_STUDY TEXT_
Many moons ago, when I was asking questions about why Religion News Service put “religious liberty” in quotes, defenders of the practice said it was just a way of signaling that while some people believe that a given issue deals with religious liberty, others do not. It’s a way to indicate that one is not taking sides on the matter. Astute readers noticed that if this were the policy, than we should see quotes around abortion “rights” and same-sex “marriage.”

But we never see such quotes in mainstream media stories, even though the key to abortion battles is whether there is, in fact, a “right” to abortion. And with marriage issues, it’s the same thing. Supporters of redefining marriage to include same-sex couples obviously think it’s a possibility that marriage law can be so changed while many opponents believe that it’s an ontological impossibility to have two people of the same sex in a marriage. And yet putting quotes around abortion “rights” and same-sex “marriage” would not be seen as neutrality at all, would it?

All that is background to a piece a reader sent in from the BBC this week, headlined “Kenyan trio in ‘wife-sharing’ deal.”

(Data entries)
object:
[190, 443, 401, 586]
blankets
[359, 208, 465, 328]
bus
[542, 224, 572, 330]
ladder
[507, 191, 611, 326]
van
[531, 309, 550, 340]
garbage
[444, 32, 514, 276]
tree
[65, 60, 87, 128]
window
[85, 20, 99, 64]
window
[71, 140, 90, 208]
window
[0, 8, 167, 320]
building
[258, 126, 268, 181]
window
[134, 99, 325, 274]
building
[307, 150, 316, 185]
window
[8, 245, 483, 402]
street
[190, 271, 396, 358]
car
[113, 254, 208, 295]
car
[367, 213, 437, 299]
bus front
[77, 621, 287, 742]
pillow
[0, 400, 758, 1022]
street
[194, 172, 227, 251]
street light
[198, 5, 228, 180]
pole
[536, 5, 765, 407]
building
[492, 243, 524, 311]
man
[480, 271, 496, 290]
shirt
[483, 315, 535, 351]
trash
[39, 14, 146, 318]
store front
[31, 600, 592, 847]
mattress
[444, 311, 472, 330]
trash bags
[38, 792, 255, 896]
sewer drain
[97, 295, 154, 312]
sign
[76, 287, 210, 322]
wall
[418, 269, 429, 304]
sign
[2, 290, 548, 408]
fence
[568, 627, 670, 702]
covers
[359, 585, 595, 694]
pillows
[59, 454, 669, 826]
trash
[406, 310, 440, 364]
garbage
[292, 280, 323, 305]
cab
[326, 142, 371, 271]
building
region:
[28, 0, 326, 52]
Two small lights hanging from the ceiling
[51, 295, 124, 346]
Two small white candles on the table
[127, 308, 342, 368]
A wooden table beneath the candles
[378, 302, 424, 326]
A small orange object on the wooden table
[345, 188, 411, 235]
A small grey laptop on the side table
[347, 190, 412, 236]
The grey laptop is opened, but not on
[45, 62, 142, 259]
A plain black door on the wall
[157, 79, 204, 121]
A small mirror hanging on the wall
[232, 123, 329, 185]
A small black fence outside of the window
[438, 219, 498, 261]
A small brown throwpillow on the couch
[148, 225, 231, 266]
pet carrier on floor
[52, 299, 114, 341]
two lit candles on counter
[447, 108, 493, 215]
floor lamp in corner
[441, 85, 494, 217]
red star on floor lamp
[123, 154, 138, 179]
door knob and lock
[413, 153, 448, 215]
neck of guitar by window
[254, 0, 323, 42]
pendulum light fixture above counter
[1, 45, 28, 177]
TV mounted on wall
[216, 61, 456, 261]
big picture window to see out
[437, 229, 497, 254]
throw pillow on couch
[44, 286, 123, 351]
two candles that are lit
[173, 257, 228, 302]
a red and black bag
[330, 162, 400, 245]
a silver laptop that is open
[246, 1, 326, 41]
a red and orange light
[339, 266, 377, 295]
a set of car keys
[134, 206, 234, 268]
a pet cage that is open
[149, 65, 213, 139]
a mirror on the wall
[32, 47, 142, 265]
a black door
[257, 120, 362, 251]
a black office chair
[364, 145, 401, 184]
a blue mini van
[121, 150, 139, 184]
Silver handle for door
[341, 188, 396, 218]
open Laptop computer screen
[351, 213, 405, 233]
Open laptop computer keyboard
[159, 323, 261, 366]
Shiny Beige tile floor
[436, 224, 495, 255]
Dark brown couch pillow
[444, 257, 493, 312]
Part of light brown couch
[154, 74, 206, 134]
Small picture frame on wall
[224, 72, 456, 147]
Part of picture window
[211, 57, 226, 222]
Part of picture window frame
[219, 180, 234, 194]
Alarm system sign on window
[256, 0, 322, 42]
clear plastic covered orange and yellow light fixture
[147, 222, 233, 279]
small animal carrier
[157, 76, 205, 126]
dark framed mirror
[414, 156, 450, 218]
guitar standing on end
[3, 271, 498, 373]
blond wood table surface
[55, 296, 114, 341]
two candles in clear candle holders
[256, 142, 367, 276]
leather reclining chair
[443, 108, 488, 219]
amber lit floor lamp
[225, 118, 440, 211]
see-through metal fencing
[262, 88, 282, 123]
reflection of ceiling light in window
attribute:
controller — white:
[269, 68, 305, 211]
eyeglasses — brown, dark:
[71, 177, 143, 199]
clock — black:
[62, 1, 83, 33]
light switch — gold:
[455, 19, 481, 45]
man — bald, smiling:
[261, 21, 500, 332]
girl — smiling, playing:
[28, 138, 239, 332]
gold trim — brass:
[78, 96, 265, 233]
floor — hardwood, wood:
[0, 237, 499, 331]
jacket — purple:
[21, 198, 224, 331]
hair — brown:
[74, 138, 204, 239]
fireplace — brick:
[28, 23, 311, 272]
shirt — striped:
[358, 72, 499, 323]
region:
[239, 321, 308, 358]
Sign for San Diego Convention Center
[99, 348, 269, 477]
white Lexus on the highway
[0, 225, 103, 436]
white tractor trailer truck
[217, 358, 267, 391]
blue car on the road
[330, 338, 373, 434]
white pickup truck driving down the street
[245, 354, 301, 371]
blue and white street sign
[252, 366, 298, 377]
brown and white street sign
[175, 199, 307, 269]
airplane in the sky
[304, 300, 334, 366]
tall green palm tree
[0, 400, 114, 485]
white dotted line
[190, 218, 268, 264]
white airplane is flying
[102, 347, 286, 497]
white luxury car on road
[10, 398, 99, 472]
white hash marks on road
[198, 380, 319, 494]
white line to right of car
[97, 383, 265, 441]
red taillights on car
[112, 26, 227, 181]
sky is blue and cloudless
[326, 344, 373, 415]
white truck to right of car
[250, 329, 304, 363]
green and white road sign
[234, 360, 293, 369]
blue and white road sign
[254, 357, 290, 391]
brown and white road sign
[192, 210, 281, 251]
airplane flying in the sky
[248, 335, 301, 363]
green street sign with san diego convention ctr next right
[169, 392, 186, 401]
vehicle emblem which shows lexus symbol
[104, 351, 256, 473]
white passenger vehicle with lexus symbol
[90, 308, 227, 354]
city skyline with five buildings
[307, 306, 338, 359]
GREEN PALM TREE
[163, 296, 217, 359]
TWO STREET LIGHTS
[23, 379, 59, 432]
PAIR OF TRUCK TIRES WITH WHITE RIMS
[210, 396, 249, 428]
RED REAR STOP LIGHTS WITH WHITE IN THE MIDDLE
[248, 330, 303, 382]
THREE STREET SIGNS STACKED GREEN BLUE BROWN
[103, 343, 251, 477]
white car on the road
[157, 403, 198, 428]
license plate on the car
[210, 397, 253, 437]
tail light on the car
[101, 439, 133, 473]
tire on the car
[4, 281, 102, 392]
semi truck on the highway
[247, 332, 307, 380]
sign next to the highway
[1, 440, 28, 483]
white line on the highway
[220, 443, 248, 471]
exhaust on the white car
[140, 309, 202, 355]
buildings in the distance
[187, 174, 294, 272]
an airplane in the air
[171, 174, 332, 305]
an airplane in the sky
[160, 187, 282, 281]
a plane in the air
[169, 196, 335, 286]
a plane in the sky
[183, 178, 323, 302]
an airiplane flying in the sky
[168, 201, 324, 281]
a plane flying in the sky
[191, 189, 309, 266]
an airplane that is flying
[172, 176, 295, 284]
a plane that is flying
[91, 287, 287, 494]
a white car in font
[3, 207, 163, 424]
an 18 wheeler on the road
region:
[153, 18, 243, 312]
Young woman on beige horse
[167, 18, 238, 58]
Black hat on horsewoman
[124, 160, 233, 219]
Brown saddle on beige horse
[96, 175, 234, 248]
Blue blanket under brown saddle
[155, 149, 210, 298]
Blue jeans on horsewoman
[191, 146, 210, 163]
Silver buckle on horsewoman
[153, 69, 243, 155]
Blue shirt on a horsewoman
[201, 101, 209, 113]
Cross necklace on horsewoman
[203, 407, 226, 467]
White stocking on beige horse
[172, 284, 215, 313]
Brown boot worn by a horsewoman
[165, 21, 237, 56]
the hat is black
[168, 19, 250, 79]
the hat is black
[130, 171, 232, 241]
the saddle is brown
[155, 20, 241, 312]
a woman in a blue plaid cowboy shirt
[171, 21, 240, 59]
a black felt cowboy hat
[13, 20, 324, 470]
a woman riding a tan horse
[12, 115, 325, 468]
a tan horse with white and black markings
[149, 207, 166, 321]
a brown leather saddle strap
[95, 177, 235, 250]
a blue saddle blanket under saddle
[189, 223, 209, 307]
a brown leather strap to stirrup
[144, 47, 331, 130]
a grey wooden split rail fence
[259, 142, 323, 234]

_CHECK YOUR UNDERSTANDING_
[A] In the commentary on scare quotes, replace "mainstream media" with "major news" and write out the passage from "But we never" to "all, would it?".
[B] Using the commentary on scare quotes, decide whether each statement agrees with it, answering yes or no and quoting the words that settle it:
(i) Defenders of putting "religious liberty" in quotes said the practice shows a refusal to take sides.
(ii) Mainstream media stories regularly put quotes around abortion "rights."
(iii) The BBC piece a reader sent in was headlined "Kenyan trio in 'wife-sharing' deal."
[C] Please continue the commentary on scare quotes from its final sentence, not the entries.

_RESPONSES PER TASK_
[A]
But we never see such quotes in major news stories, even though the key to abortion battles is whether there is, in fact, a “right” to abortion. And with marriage issues, it’s the same thing. Supporters of redefining marriage to include same-sex couples obviously think it’s a possibility that marriage law can be so changed while many opponents believe that it’s an ontological impossibility to have two people of the same sex in a marriage. And yet putting quotes around abortion “rights” and same-sex “marriage” would not be seen as neutrality at all, would it?

[B]
(i) Yes: "It’s a way to indicate that one is not taking sides on the matter."
(ii) No: "But we never see such quotes in mainstream media stories"
(iii) Yes: "headlined “Kenyan trio in ‘wife-sharing’ deal.”"

[C]
The quotes are all over the place in the article about two Kenyan men and the woman they both desire to marry:

Two Kenyan men have signed an agreement to “marry” the same woman…

Lawyers said the “marriage” would only be recognised if they could prove polyandry – a woman having more than one husband – was part of their custom…

People have reacted with shock to the “marriage”, arguing that it is not acceptable in terms of their culture, religion or the law, he says.

Defending the “marriage”, Mr Mwendwa told the BBC Focus on Africa programme that while he may acting in breach of the law, he had decided to enter into a contract with Mr Kimani to end their rivalry.

Later, though:

Community policing officer Adhalah Abdulrahman persuaded the two men to marry the woman after he saw them fighting over her in Mombasa county, the local Daily Nation newspaper reports.